Sortilegi, delitti e un po’ di tartarughe. Ecco “Il valzer lento” di Katherine Pancol

Sortilegi, delitti e un po’ di tartarughe. Ecco “Il valzer lento” di Katherine Pancol

Recensione di Letizia Falzone

“Il valzer lento delle tartarughe” è il secondo volume della trilogia di Katherine Pancol.

La storia riprende alcuni mesi dopo la fine del primo volume, ma gli smemorati non si preoccupino: all’inizio è presente un ampio recap di quanto accaduto in precedenza. Seppur incentrata un paio di volte in un unico tempo e luogo, la trama è quasi sempre spezzettata in tre storyline principali, connesse ad altrettanti protagonisti: un filone segue la storia del personaggio principale, Jósephine, un secondo la figlia di questa, Hortense, e l’ultimo la famiglia del patrigno di Jo, Marcel. Da queste tre si dipanano poi un ricco gruppo di sottotrame che fanno capolino grazie ai POV dei personaggi secondari.

La protagonista assoluta è però Joséphine, ricercatrice storica e scrittrice, che in questa nuova avventura si trova coinvolta in una serie di omicidi. Intorno a lei gravitano numerosi personaggi già conosciuti nel precedente volume ed altri che fanno la loro comparsa qui. La donna dopo aver scritto un libro di successo mondiale si trasferisce in un elegante palazzo di Parigi, che diventa il teatro di alcuni dei delitti. Joséphine pensa che la nuova casa sia troppo grande per lei e per la figlia Zoè. La figlia maggiore Hortense, infatti ora vive a Londra. Eppure Joséphine trova il modo di rendere confortevole e colorata l’abitazione.

L’autrice si conferma a mio modesto parere davvero brava. La sera tornando a casa e iniziando la lettura mi sembrava quasi di recarmi a trovare un vecchio gruppo di amici, bere una birra insieme a loro e domandare curiosamente di raccontarmi cosa stavano combinando. In effetti ritengo sia proprio questo il talento dell’autrice: senza vezzi stilistici e senza grandi pretese letterarie riesce a tratteggiare una storia in cui ci sentiamo coinvolti. Ciò non dipende tanto da un discorso di immedesimazione (che pur non manca) quanto, piuttosto, dalla sua straordinaria capacità di tratteggiare personaggi talmente reali da affezionarci.

Tra Parigi e Londra, tra beghe famigliari e amori da inseguire, tra rapporti che non possono andare oltre e altri che devono assolutamente chiudersi, tra dipendenze e infelicità, tra vite che si scoprono vuote e vite che hanno necessità di ricostruirsi.
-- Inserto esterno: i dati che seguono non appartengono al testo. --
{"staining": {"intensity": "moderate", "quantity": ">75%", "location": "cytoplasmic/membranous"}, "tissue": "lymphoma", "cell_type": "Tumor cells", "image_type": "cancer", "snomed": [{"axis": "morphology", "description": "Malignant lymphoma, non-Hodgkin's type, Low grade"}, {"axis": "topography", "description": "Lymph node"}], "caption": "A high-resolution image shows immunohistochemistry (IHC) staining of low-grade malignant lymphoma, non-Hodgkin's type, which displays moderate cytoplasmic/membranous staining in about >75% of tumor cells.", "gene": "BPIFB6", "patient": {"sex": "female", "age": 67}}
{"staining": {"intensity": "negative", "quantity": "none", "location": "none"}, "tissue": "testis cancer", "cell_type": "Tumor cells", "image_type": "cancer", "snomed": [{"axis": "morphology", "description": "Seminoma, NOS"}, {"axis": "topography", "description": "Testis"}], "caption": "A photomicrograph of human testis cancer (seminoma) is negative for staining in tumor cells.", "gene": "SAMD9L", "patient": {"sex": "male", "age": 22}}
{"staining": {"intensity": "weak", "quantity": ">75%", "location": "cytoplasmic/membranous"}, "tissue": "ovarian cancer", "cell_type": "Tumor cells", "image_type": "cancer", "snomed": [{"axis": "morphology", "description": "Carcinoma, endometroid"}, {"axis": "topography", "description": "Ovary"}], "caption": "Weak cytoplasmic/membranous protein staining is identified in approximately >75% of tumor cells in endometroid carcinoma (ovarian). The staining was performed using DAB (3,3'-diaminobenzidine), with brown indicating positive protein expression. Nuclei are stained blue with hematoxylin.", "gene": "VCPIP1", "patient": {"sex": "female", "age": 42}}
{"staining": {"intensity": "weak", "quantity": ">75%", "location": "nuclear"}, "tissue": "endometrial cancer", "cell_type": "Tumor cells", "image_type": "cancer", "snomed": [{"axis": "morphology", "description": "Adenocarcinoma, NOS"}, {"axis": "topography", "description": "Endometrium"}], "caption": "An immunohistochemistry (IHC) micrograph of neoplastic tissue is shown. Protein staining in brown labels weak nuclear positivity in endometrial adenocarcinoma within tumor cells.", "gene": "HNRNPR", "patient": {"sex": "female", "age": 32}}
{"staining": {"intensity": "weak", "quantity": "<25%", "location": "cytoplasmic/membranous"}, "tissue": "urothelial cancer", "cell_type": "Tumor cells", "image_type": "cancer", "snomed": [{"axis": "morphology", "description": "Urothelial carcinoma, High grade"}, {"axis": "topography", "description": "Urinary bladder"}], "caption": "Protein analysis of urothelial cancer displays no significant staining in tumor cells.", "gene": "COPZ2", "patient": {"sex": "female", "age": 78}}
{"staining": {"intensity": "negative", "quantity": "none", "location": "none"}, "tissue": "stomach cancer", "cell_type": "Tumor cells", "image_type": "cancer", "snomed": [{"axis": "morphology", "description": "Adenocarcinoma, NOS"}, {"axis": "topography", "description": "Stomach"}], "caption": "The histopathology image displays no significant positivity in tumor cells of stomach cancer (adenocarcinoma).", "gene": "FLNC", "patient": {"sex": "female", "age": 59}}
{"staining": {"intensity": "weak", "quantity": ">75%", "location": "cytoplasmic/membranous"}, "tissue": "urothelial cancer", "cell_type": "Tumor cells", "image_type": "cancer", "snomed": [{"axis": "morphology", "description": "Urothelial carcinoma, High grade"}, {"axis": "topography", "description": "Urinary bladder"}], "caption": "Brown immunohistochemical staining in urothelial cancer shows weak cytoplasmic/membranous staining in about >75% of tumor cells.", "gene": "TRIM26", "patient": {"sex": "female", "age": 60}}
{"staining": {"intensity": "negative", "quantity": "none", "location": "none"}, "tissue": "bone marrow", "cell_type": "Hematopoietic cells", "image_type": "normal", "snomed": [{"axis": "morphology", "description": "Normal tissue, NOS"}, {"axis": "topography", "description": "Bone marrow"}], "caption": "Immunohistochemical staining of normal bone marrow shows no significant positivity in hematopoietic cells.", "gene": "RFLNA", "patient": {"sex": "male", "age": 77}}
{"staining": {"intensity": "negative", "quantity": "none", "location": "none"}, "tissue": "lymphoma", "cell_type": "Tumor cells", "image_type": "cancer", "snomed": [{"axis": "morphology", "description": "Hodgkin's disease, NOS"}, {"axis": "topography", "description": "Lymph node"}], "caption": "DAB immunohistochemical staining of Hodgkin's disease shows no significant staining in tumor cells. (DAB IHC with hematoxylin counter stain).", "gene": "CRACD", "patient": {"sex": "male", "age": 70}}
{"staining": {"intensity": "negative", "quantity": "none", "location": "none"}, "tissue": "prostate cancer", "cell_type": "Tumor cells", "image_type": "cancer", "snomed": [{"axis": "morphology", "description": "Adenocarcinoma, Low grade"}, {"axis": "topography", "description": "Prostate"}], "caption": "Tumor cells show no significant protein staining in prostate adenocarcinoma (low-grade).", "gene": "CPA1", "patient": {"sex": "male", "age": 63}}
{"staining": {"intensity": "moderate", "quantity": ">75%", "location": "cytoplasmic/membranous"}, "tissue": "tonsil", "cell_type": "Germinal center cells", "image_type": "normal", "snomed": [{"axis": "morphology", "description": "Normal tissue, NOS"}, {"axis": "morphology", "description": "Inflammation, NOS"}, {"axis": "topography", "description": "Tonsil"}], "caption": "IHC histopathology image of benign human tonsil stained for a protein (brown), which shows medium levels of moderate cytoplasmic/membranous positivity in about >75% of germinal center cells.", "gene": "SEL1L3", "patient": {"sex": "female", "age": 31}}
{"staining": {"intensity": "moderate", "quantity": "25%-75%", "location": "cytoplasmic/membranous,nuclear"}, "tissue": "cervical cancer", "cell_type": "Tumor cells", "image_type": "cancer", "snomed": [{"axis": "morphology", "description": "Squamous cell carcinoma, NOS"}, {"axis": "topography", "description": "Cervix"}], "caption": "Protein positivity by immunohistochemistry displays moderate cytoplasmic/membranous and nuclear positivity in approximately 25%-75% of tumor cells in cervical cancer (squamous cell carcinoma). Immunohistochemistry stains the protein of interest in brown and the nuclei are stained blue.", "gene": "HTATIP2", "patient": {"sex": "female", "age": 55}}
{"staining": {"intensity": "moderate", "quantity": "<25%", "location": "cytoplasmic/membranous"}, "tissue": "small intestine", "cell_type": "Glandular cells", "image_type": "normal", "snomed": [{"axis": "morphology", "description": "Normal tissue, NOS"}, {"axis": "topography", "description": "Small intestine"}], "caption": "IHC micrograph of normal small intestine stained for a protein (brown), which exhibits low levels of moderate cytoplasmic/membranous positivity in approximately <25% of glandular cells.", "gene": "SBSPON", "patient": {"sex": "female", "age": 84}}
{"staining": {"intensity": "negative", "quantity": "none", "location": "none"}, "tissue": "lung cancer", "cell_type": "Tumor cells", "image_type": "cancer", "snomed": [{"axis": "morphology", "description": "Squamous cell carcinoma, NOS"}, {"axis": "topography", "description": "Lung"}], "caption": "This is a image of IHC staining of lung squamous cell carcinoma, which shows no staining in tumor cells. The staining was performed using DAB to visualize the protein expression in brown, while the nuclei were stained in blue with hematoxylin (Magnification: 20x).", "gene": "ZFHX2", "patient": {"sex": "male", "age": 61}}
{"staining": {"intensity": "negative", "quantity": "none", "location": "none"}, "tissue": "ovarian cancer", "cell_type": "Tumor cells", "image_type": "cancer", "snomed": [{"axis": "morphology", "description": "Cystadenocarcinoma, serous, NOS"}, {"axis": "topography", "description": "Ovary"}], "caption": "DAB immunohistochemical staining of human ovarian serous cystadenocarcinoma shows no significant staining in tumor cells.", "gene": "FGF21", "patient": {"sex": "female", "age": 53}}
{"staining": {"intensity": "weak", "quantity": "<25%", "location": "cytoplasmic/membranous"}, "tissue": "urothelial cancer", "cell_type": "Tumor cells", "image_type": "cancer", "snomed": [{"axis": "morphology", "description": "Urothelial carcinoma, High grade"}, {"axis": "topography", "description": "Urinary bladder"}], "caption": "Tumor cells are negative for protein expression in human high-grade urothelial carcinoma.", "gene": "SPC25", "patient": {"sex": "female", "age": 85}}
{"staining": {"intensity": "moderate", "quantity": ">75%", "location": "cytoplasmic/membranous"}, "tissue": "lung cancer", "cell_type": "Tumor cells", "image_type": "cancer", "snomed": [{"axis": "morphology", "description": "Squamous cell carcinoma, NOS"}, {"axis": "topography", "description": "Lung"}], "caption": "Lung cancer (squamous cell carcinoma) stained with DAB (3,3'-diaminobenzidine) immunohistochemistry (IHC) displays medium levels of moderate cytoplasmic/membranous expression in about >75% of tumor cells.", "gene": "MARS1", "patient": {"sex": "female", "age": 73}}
La cosa che colpisce è la bravura nel narrare il quotidiano: i piccoli riti come il thè, il lavoro davanti al pc, i conflitti, i momenti di riflessione sugli obiettivi da raggiungere, le chiacchiere tra amiche per sfogarsi di una giornata stressante.

Pancol sceglie di osare e di mostrare al lettore il lato più oscuro dei personaggi buoni, ma anche le debolezze ed i sentimenti degli antagonisti. In linea generale comunque, la serie acquista molti nuovi personaggi che vanno ad arricchire la narrazione, mentre sono decisamente meno coloro che escono di scena.

L’autrice ci trascina a scartare una sorpresa dopo l’altra. I personaggi sono ben costruiti, spiccano a colori vivaci sullo sfondo, non fanno grinze. E infine, le metafore: originali, talvolta spassose. Ritroviamo nel romanzo il Medioevo, le sue atmosfere, le tradizioni, la poesia, il valore forte dell’amicizia che sorregge, sostiene. L’amore di madre di Josephine che sa “esserci” sempre per le sue figlie, le sa ascoltare, mettersi da parte, aspettare il loro affetto. Con Josephine si trasforma anche la sorella Iris che esce da un terribile esaurimento nervoso e, dopo aver inutilmente cercato di riconquistare il marito, pianta le tende a casa della sorella e scopre l’amore vero col vicino di casa, un uomo distinto e distaccato, gentile e irascibile, che nasconde un terribile segreto.

La Pancol racconta l’innamoramento come solo lei sa fare; è capace di scavare nei suoi personaggi, li mette a nudo e li fa crescere, sa conquistare i lettori con una scrittura ricca di fascino.

Si può considerare l’intera trilogia come un unico percorso di crescita e maturazione per la protagonista, ma anche come un terzetto di volumi da leggere separatamente volendo, in quanto nel finale non vengono lasciate incognite in sospeso e il romanzo è fondamentalmente autoconclusivo. Presto inizierò: “Gli scoiattoli di Central Park sono tristi il lunedì”, per poter fare un resoconto completo della trilogia!

“La vita, a volte, è così complicata, e a volte è così semplice. Difficile capirci qualcosa.”